• [WHAT THIS TASK INVOLVES]
Starting with the line that contains "- The value pointed to by stringPTR." and stopping after the line that contains "turn in**: main.cpp", copy the entries below exactly. Include nothing else.
##### DATA FOR THIS EXERCISE #####
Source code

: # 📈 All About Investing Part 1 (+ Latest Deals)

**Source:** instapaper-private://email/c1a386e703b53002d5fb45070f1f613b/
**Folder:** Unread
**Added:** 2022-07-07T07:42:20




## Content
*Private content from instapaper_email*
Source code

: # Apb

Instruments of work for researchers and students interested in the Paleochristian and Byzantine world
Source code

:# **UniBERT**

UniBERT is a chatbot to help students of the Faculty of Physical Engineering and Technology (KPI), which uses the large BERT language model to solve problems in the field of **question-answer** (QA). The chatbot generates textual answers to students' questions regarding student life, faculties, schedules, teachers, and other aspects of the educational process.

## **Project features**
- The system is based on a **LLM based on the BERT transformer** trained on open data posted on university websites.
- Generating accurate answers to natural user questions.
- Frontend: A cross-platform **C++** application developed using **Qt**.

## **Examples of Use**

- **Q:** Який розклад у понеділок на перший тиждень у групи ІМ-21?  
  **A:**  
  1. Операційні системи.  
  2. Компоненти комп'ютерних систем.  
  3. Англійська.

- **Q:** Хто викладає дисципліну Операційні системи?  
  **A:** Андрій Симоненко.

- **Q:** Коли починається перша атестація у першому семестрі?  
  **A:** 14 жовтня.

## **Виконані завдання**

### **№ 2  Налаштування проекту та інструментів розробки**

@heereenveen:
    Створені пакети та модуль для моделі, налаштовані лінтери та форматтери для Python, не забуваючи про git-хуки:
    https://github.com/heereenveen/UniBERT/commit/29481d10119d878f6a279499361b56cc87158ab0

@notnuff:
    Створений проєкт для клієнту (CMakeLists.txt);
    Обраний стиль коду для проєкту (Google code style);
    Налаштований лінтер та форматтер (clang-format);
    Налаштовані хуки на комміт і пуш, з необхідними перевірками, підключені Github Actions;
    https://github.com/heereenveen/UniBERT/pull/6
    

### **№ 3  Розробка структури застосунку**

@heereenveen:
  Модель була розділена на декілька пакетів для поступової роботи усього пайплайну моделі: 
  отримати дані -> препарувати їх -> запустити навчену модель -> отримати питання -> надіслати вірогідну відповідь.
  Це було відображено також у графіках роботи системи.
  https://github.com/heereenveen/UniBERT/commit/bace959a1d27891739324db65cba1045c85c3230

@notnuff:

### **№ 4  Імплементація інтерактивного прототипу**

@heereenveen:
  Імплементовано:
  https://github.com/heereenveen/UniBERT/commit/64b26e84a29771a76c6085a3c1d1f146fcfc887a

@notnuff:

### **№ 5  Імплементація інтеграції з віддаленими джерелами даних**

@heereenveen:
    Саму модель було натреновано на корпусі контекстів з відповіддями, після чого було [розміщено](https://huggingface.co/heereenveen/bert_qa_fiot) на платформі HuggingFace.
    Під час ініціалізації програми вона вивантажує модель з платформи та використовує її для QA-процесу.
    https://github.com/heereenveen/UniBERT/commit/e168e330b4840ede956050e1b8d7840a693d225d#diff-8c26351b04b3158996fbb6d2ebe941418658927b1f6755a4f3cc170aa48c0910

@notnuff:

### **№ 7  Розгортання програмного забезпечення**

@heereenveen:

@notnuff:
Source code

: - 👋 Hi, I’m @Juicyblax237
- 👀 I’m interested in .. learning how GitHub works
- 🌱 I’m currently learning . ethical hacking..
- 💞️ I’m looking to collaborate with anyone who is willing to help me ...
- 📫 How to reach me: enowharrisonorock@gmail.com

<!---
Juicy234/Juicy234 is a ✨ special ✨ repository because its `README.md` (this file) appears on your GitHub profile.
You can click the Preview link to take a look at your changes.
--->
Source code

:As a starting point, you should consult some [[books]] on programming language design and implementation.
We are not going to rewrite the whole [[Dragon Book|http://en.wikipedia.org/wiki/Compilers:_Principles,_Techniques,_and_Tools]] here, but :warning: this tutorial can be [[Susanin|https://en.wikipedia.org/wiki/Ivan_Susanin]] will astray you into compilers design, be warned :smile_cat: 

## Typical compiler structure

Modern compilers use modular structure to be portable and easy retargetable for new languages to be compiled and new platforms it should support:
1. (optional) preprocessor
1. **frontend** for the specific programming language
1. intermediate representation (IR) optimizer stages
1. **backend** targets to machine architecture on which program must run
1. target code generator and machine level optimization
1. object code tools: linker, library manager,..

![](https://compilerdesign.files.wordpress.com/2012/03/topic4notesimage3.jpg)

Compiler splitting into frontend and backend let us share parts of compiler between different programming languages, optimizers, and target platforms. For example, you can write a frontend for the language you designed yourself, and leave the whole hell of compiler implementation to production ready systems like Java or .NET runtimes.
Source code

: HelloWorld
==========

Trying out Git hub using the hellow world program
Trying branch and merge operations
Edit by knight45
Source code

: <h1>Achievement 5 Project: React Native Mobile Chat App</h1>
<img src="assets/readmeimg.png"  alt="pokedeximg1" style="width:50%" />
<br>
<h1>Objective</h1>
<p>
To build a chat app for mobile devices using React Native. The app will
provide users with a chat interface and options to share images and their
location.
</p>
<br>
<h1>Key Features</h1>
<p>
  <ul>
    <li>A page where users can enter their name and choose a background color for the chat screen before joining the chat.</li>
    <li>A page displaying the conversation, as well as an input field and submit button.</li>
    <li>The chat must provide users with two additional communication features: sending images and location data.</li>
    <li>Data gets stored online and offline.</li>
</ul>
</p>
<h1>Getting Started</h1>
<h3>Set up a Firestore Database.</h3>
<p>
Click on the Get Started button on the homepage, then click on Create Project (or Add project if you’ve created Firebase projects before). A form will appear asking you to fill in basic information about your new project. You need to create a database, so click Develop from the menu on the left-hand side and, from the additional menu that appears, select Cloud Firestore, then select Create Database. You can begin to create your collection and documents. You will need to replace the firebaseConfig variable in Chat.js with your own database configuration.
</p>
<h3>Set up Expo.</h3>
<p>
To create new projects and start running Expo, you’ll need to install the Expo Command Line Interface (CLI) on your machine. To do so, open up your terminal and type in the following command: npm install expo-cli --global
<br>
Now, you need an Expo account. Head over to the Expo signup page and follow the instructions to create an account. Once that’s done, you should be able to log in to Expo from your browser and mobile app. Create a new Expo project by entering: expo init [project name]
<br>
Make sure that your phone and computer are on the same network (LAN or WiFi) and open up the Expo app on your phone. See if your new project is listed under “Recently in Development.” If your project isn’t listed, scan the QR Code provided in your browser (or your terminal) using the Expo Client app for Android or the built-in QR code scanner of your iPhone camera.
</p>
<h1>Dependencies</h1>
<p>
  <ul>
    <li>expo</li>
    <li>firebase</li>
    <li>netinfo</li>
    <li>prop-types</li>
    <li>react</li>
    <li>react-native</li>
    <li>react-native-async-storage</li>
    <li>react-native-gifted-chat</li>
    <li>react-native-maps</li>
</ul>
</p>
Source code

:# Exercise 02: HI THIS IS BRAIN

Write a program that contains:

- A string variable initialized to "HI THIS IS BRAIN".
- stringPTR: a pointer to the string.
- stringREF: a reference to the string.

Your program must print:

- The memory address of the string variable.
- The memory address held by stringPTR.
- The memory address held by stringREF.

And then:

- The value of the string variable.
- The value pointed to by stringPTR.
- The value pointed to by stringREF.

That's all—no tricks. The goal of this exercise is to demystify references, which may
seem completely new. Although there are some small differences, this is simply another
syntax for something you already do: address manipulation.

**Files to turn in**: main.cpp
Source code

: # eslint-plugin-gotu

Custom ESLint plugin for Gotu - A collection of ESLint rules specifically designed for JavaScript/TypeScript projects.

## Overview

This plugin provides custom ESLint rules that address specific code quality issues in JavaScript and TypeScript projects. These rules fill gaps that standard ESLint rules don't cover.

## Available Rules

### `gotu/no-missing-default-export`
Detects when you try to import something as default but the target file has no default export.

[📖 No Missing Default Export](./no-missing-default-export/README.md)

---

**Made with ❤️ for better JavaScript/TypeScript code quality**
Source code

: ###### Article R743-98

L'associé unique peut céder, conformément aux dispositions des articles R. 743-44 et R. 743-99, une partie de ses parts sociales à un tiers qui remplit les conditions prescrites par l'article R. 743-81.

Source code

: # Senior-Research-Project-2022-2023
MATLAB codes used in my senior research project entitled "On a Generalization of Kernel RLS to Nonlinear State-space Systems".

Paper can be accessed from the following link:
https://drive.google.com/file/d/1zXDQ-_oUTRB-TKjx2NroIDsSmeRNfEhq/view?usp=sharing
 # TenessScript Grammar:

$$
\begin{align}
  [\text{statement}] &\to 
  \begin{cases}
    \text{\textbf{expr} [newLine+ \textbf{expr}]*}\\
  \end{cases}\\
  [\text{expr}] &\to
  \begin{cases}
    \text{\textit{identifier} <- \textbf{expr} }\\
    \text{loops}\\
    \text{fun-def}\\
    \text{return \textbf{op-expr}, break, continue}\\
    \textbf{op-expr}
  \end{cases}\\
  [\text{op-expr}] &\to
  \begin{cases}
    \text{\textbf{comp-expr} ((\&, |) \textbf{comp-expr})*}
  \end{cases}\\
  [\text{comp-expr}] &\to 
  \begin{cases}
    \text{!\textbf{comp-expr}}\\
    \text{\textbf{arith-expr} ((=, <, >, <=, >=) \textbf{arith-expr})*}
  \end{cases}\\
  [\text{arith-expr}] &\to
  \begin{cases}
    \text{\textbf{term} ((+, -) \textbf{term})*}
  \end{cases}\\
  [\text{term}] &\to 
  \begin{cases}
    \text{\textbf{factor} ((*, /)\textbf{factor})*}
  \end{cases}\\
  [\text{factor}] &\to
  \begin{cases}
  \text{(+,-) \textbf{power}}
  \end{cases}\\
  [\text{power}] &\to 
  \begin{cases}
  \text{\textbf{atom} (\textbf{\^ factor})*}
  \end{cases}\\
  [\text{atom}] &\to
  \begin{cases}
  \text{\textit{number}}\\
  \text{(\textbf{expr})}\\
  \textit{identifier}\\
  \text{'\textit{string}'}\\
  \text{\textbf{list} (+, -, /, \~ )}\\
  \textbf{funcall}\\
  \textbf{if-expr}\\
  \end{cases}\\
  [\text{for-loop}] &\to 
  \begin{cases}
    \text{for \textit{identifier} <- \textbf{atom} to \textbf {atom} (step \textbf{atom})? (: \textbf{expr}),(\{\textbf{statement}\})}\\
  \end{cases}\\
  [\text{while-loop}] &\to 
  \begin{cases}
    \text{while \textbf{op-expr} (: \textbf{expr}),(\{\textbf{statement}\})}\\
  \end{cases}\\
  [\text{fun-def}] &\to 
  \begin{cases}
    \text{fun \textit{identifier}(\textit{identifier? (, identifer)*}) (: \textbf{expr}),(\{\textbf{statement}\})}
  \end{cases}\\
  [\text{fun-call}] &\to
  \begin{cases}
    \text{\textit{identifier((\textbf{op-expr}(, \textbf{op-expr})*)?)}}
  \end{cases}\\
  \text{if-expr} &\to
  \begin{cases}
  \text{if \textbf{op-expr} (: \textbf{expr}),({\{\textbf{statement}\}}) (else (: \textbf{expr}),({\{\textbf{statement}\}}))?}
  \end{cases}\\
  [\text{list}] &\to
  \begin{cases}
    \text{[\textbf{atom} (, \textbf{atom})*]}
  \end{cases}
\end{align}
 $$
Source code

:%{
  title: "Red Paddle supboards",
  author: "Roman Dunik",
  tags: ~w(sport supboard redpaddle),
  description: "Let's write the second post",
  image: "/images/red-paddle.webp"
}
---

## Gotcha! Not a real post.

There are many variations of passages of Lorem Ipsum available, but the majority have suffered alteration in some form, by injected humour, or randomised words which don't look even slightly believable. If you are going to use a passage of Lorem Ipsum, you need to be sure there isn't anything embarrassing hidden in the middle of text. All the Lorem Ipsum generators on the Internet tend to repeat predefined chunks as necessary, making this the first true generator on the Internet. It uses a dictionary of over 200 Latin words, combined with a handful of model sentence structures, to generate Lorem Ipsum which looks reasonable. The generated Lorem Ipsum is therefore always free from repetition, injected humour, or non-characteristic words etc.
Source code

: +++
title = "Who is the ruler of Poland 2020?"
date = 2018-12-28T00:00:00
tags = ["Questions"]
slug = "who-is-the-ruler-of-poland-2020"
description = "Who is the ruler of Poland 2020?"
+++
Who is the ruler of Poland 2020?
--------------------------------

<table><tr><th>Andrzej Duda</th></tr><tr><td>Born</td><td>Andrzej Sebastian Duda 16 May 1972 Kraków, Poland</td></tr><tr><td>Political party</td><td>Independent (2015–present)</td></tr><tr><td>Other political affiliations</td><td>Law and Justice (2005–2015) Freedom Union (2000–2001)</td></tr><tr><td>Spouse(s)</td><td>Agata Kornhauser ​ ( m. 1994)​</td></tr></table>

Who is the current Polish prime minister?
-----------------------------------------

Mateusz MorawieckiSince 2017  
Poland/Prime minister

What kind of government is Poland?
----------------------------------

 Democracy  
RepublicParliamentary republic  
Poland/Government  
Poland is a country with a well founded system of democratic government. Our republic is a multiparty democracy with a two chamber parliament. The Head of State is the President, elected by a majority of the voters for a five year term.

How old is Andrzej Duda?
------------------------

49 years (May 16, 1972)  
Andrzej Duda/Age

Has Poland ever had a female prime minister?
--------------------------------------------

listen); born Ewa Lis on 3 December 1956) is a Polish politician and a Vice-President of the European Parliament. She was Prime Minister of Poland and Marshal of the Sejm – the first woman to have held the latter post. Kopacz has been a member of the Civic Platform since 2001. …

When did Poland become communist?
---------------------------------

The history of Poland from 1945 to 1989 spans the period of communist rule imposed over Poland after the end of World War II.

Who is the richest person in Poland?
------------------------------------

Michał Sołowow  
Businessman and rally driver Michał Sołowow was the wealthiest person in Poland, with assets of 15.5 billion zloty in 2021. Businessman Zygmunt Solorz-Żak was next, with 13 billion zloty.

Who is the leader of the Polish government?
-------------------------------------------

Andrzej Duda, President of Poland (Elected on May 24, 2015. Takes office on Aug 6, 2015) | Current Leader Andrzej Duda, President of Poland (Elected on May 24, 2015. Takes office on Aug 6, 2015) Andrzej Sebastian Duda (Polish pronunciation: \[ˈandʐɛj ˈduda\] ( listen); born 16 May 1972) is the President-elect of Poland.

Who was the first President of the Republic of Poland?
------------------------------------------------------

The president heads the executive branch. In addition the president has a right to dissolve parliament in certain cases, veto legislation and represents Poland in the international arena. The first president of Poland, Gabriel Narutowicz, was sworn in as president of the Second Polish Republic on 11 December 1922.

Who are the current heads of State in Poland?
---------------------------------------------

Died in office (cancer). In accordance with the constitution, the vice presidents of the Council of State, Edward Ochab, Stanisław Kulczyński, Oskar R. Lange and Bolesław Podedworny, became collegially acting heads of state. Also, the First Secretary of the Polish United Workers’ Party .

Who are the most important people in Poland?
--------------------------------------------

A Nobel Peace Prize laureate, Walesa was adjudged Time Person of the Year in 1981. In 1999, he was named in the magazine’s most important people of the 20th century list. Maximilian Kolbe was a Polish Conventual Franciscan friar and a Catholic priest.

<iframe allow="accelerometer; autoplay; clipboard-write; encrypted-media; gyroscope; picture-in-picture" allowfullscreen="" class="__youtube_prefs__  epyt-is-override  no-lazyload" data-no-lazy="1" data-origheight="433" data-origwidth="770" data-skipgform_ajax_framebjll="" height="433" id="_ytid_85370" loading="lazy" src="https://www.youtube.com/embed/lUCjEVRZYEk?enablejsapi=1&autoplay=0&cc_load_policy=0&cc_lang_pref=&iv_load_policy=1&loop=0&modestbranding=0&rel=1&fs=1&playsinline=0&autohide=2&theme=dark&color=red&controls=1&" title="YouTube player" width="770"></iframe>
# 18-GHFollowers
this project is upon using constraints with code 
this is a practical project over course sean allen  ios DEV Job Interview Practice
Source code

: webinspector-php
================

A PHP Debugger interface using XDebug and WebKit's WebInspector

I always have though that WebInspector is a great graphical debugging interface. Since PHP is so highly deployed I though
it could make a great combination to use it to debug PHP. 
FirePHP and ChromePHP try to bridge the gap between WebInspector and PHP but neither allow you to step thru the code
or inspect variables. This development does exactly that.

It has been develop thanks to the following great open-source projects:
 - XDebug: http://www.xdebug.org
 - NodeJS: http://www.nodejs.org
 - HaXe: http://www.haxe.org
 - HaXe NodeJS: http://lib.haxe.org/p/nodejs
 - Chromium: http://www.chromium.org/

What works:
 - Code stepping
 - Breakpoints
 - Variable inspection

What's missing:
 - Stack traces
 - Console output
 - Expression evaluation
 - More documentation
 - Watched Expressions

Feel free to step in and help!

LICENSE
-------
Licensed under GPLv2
#####
• [YOUR RESPONSE]
- The value pointed to by stringPTR.
- The value pointed to by stringREF.

That's all—no tricks. The goal of this exercise is to demystify references, which may
seem completely new. Although there are some small differences, this is simply another
syntax for something you already do: address manipulation.

**Files to turn in**: main.cpp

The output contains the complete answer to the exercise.